-- begin Records for the task --

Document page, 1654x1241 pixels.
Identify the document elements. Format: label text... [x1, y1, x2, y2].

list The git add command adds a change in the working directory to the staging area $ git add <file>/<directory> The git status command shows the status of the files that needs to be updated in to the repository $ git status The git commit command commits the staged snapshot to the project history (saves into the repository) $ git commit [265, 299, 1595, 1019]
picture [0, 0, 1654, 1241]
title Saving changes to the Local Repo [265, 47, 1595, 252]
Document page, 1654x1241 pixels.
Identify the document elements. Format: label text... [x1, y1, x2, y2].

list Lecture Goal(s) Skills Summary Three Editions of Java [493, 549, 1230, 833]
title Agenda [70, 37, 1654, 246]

-- end Records for the task --
-- begin Records for the task --

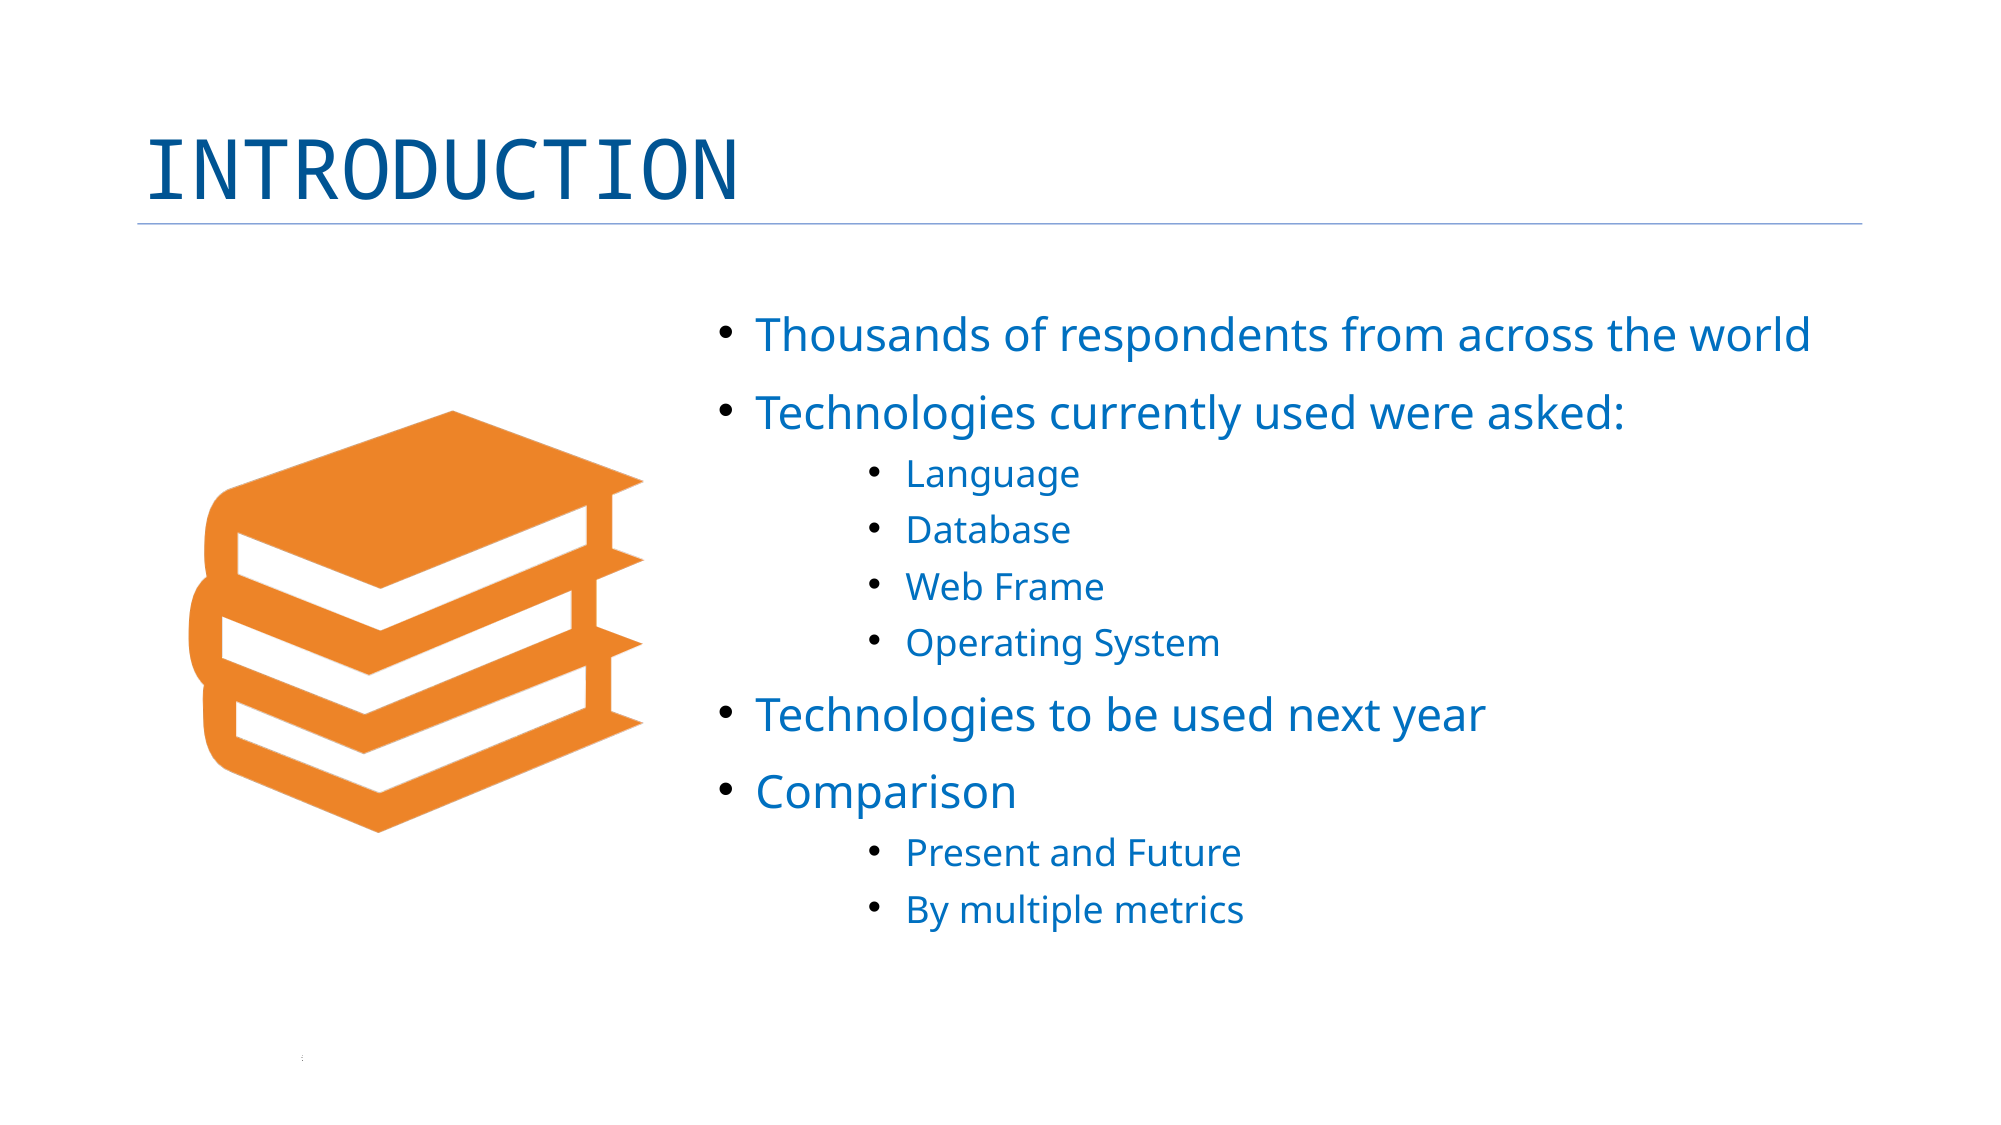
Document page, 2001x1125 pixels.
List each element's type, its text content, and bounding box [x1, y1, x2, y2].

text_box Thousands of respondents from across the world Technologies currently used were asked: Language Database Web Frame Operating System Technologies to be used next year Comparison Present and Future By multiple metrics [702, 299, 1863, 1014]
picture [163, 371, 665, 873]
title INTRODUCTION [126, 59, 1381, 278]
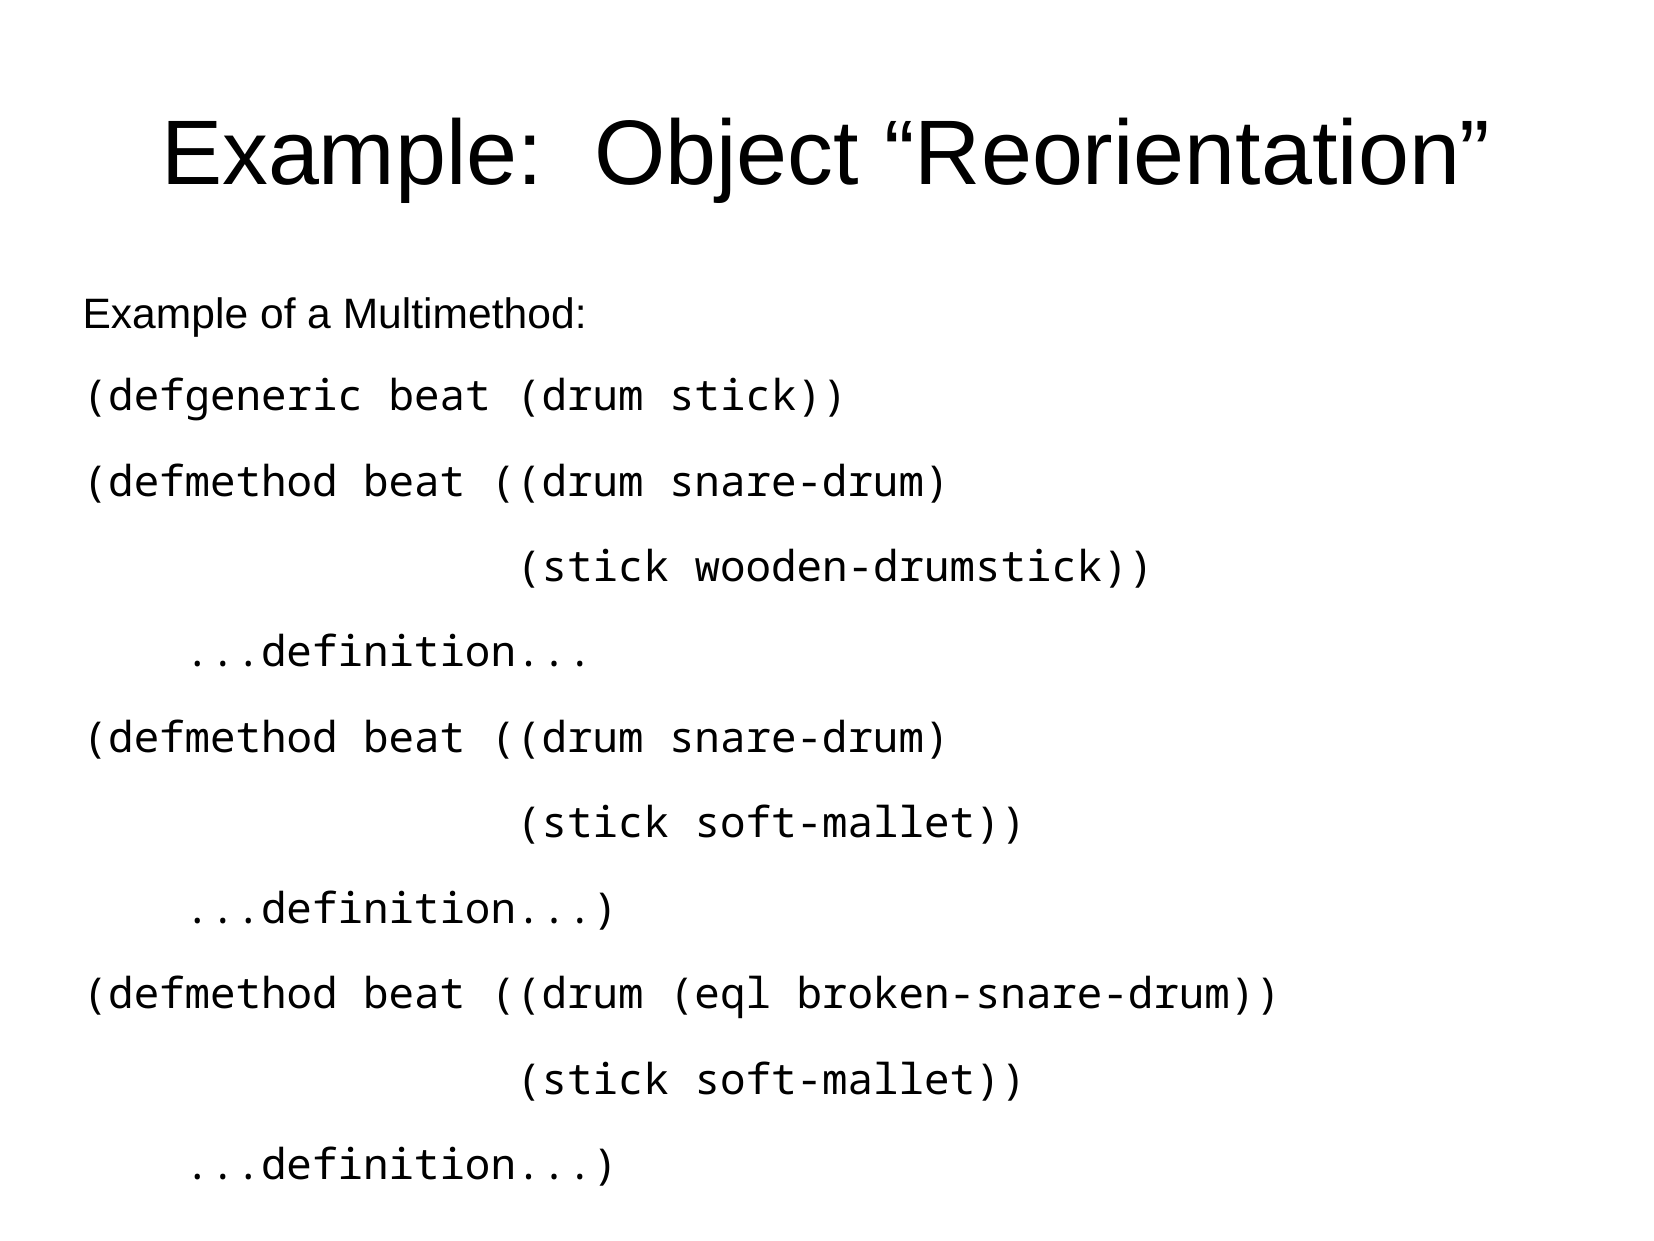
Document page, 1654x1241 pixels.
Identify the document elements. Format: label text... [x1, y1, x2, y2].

-- end Records for the task --

Short exercise
Copy the records starting at the line containing "Document page, 2001x1125 pixels." and ending at the line containing "title INTRODUCTION [126, 59, 1381, 278]", substituting "enclosing rectangle" for "bounding box" and changing nothing else.

Task answer
Document page, 2001x1125 pixels.
List each element's type, its text content, and enclosing rectangle [x1, y1, x2, y2].

text_box Thousands of respondents from across the world Technologies currently used were asked: Language Database Web Frame Operating System Technologies to be used next year Comparison Present and Future By multiple metrics [702, 299, 1863, 1014]
picture [163, 371, 665, 873]
title INTRODUCTION [126, 59, 1381, 278]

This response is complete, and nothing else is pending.